SB 72 passed in the Senate last year and was introduced in the House Taxation Committee on Monday. In the Fiscal Note for SB 72, the Department of Revenue estimated the proposed bill would reduce state revenues by more than $3.9 million for fiscal year 2014.
Boehm wrote that there are more than a dozen health clubs in Lenexa that currently pay property taxes, including one that pays more than $400,000 per year.

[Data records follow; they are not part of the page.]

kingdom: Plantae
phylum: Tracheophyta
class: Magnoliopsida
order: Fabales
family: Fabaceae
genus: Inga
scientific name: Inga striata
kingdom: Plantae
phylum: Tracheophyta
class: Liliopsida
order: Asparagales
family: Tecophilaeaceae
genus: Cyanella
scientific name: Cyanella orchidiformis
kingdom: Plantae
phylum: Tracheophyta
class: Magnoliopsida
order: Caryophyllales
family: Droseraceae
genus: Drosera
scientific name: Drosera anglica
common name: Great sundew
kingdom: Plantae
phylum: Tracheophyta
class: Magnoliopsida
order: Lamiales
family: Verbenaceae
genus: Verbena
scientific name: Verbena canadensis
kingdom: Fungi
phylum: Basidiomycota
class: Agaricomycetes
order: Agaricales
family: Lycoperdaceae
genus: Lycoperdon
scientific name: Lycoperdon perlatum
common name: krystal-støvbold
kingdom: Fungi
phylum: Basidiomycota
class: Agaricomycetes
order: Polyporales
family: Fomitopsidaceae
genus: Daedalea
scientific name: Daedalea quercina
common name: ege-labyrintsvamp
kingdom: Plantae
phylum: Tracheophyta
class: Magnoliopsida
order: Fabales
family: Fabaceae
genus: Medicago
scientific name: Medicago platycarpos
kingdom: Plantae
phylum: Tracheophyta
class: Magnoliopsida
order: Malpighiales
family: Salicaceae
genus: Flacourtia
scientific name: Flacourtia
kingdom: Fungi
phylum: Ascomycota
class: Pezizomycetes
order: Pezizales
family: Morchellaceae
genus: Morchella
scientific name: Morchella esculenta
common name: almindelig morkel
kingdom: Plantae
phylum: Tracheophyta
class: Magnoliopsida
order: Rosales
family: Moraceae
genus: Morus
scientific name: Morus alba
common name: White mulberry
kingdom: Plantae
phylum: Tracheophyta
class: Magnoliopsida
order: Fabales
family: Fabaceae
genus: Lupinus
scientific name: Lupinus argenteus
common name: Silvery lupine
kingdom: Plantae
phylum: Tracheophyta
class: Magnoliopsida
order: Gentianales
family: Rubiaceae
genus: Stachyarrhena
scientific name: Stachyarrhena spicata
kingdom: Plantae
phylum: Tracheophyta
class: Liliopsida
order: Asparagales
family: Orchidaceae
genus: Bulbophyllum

Larry R. Baer represented the League of Kansas Municipalities to oppose SB 72. In written testimony, Baer said key concerns of the bill are loss of property tax base, shift of taxes to other taxpayers, loss of state revenues and impact on a city’s ability to fund operations.
Supporters of the bill said it would eliminate an unfair advantage for health facilities that are already tax exempt.
Rodney Steven II, President of Genesis Health Clubs in Wichita, said his direct competition is from tax-exempt facilities, such as the YMCA, which has seven facilities in Wichita. Steven said more than 80 percent of YMCA profits come from adult fitness memberships.
“These are buildings that are twice our size and they are able to charge half our price because they do not pay or charge any sales tax, any property tax and of course income tax,” Steven said. “They provide nearly the same services, collect membership dues and they are, for all intents and purposes, in the health club business.”